Frank
Abagnale sr. (Christopher Walken) tient un commerce et mène une vie
paisible avec sa femme Paula (Nathalie Baye) et son fils de 16 ans
Frank jr. (Leonardo Di Caprio). Mais le fisc se met à poursuivre Frank
sr. pour malversations et les ennuis commencent. La famille est d'abord
obligée de troquer la somptueuse villa pour un petit appartement. Puis,
un malheur n'arrivant jamais seul, le jeune garçon découvre que sa mère
a un amant. Le jour où il est sommé de choisir de suivre son père ou sa
mère parce que ses parents divorcent, une brisure se fait en lui. Il
s'enfuit et commence à s'inventer différentes professions et
personnalités qui lui permettent rapidement, son talent et son charme
aidant, de gagner malhonnêtement, mais très efficacement sa
vie. Malheureusement pour lui, un agent du FBI, Carl Hanratty
(Tom Hanks), particulièrement opiniâtre, le poursuit inlassablement...
Un adolescent blessé (Leonardo di Caprio) contraint de se séparer de
son père (Christopher Walken, toujours charismatique, dans un rôle
sympathique, ce qui est assez rare pour être souligné !) qu'il admire
et, par conséquent en quête d'un adulte susceptible de le remplacer. Un
homme blessé par la vie, contraint de se séparer de sa petite fille
qu'il adore et ne voit pratiquement plus... Comme il est dit dans les
romans de gare, ces deux-là étaient faits pour se rencontrer ! Mais le
destin veille à ce que les unions, qu'elles soient amoureuses ou
amicales, ne se vautrent pas dans la facilité. C'est donc au jeu ,
parfois burlesque, parfois désespéré, parfois dangereux, du chat et de
la souris, du gendarme et du voleur, que vont se livrer, pendant
plusieurs années, Frank et Carl. Le premier est un gamin facétieux,
inventif, sentimental qui oublie sa détresse et sa solitude dans le
risque permanent (la scène significative dans laquelle Frank appelle au
téléphone le policier, le soir de Noël, en lui donnant les coordonnées
de l'endroit où il habite, ce que Carl prend pour un mensonge !).

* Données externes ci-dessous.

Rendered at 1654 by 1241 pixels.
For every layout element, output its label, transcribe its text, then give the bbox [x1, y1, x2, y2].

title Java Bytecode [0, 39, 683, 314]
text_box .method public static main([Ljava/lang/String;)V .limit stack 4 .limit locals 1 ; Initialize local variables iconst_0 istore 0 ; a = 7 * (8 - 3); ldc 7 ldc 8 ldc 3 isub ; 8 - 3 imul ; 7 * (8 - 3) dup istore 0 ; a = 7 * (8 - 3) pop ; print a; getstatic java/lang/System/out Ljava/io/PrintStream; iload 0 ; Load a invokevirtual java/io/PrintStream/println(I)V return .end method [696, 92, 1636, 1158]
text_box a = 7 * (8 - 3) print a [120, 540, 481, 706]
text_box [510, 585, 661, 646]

Le
second est un être taciturne, sombre qui noie son désespoir latent dans
l'abrutissement au travail.
Steven Spielberg filme avec tendresse, inventivité (le générique bourré
de trouvailles constitue une entrée en matière particulièrement
adéquate), légèreté, originalité, intensité cette poursuite infernale
qui comporte son lot de scènes humoristiques, émotionnelles,
dramatiques. L'équilibre est remarquablement tenu. Le rythme ne faiblit
jamais. La reconstitution d'époque est efficace dans la simplicité, même
si l’on peut être surpris et passablement choqué de voir une prison
française qui ressemble fort à une geôle moyenâgeuse ! Tom
Hanks est, à son habitude, remarquable d'intensité maîtrisée. Mais la
surprise, fort agréable, vient à mon sens de Leonardo di Caprio. Cet
acteur n'est pas l'un de ceux pour lesquels j'éprouve une particulière
affinité, même si sa prestation dans "Titanic" était en tous points
excellente. Ici, il se glisse avec une aisance confondante dans ce
personnage à multiples facettes, qui joue avec habileté et
superficialité de ses charmes et de son bagout, mais est victime d'une
souffrance intérieure profonde. Cette ambivalence est subtilement
amenée par le réalisateur et l'acteur s'y plie avec une sensibilité
exacerbée qui mérite l'admiration.
Reste que l'on n'a jamais l'impression que cette histoire (vraie) peut
se terminer tragiquement. Il y a tout au long de ces deux heures vingt
qui passent comme l'éclair une impression de jeu qui, malgré les
événements tragiques (l'abandon de Brenda Strong (Amy Adams), la mort
de Frank Abagnale sr., l'emprisonnement... ), empêche d'envisager le
pire. Nous sommes donc bien loin du final-tragédie de "Butch Cassidy et
le Kid". Ici, c'est une conclusion pied de nez qui clôt joyeusement
cette fantaisie dense et passionnante.